The answer to the question posed above depends, of course, on how you view success, so, shall we think about that for a moment? I’m a professional writer (meaning I work at this job full-time and more), so, what spells success for me? All would probably say getting my work published, and I would say it too, though today there is kind of a wavy line around that definition of success. Why? Because it is incredibly easy for writers to self-publish in many forms today. So, does having a 99 cent e-book you self-published give you a feeling of success? Yes? No?
See what I mean about how we view success for ourselves? And, by extension, how we view success for others–in other words, do we aspire to what they have achieved? Are we, perhaps, jealous of their “success?” This type of evaluation applies in any any aspect of life and to any profession. (In other words: not only “Does that author sell more books and get more awards than I do?” but, “Does the guy with the hot dog wagon in the next block sell more dogs than I do and, if so, why?” OR, “Are that broker’s clients gaining more than mine?”)

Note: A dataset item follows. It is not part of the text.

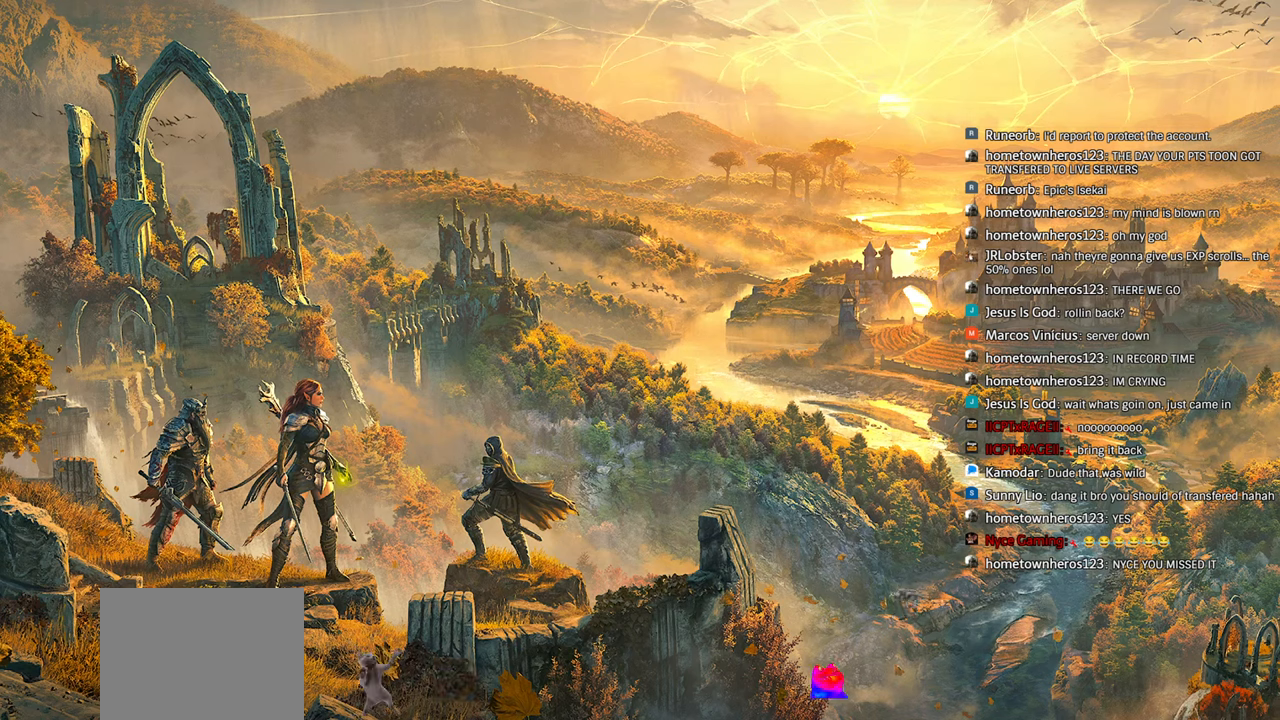
{"buttons": ["L1"], "left_stick": "center", "right_stick": "center", "events": []}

One of the things I stress when speaking about or teaching aspects of the writing profession is that a most important first step is knowing ourselves, how we view success, and how diligently we are willing to work for it. How do we picture ourselves as authors? If your creative self simply wants to get words out of your head and on paper or a computer screen, then your definition of success is easy. Finish a poem, an essay, an article, or a book to your satisfaction, and you have succeeded!
But then–who’s going to read your beautiful words? I don’t think any writer can help going one step further by yearning for readers. If you enter the path toward acquiring multiple readers, are you first willing to have a competent editor read your work and make suggestions for improvements and corrections? (Does this horrify you? “It’s perfect NOW?” Ooops!)

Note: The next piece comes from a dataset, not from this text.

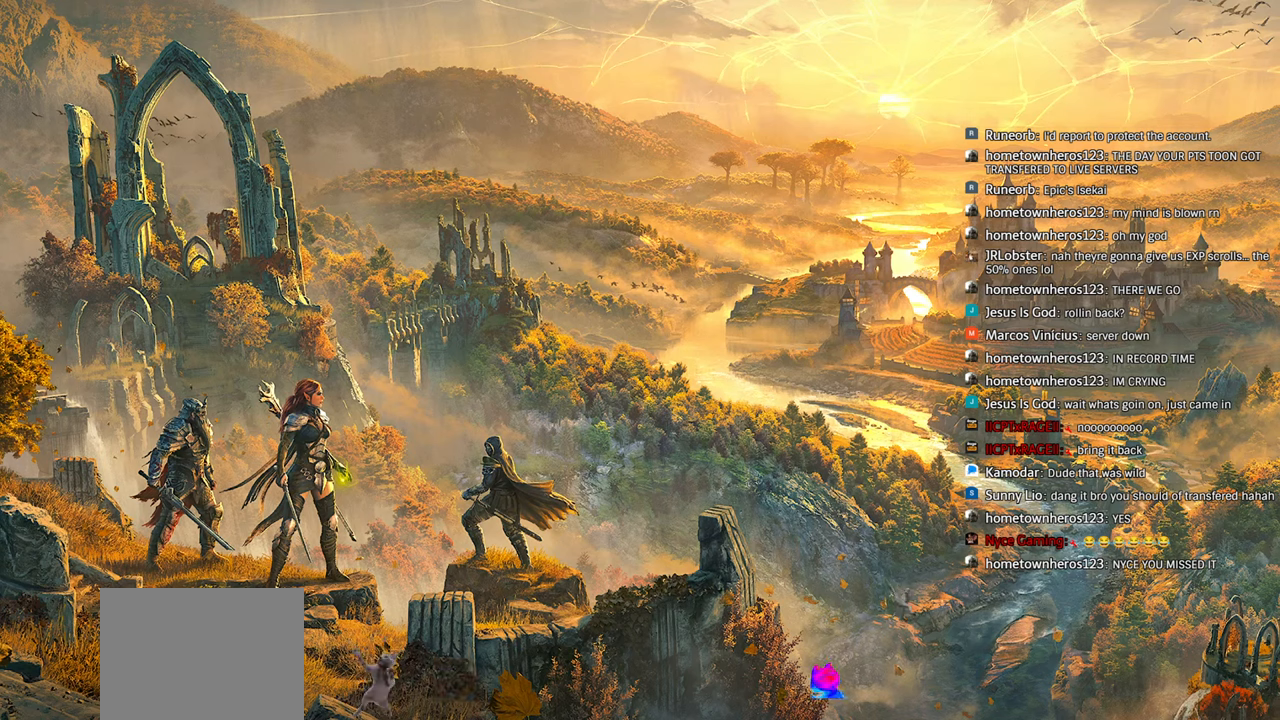
{"buttons": ["L1"], "left_stick": "center", "right_stick": "center", "events": []}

Are you familiar with all the possible avenues to publishing–from Random House to an Internet-attached computer in Granny’s second bedroom? Do you understand the probabilities, complications, and necessary steps to achieve any type of publication? Yes, it can be a long learning curve, just as learning any profession demands. Are you ready for that?
Many writers are still startled today when they learn–whether they aspire to Random House or GrannyPubCo, or something in between–that much of the promotion work for their product (the written piece) is going to be in their job description, and much of that will be on the Internet. (Ugh, records to keep, media contacts to be made, Internet intricacies to understand, and on and on.) How to start? Are you ready for this?

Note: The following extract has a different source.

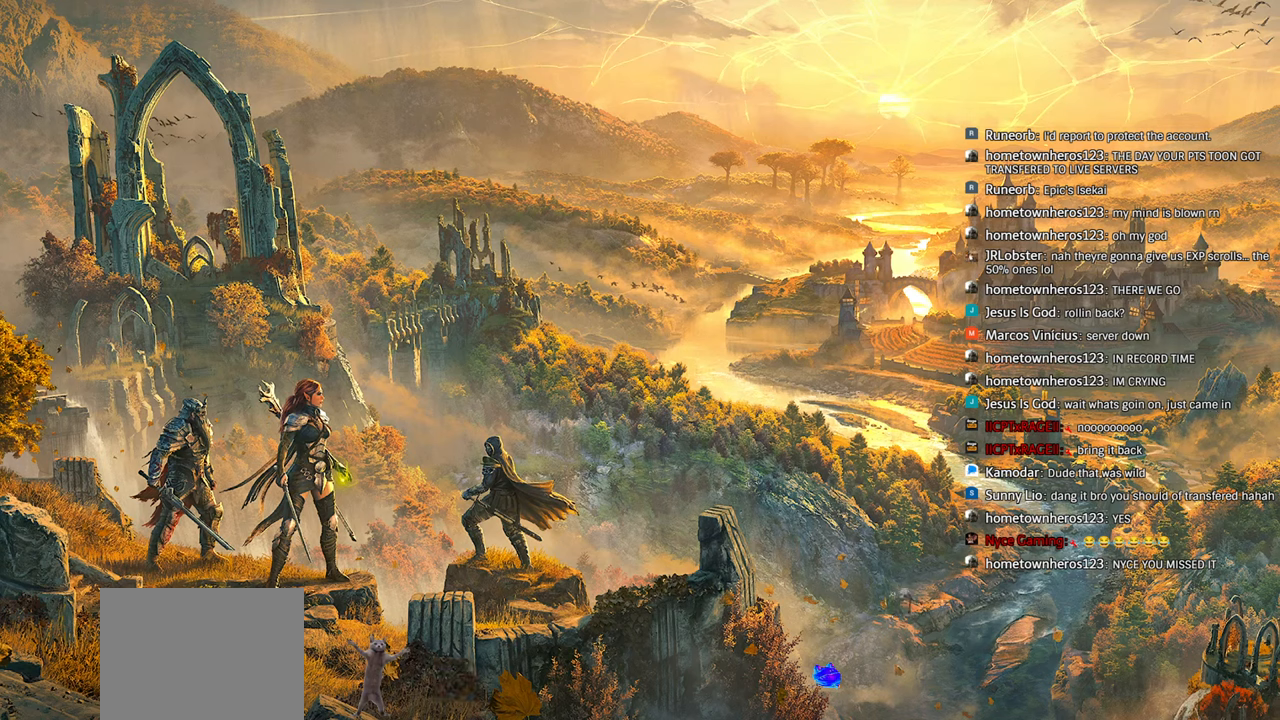
{"buttons": ["L1"], "left_stick": "center", "right_stick": "center", "events": []}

Do you like people? Are you comfortable reaching out, helping others, commenting (positively) on their work, going to events where people in your profession gather, listening, asking questions? Months and years of such up front activity reaps huge benefits. Life itself gives us the opportunities in many cases. Can you look back and see how your own activities in the past can work for you today? Do you see how moving among the human throng over past years can now be seen as steps toward success in your profession? From today forward we must begin (or continue) noticing others, their successes and problems. We will reach out, touch them in some way. That’s a huge step toward success, I believe. What do you think?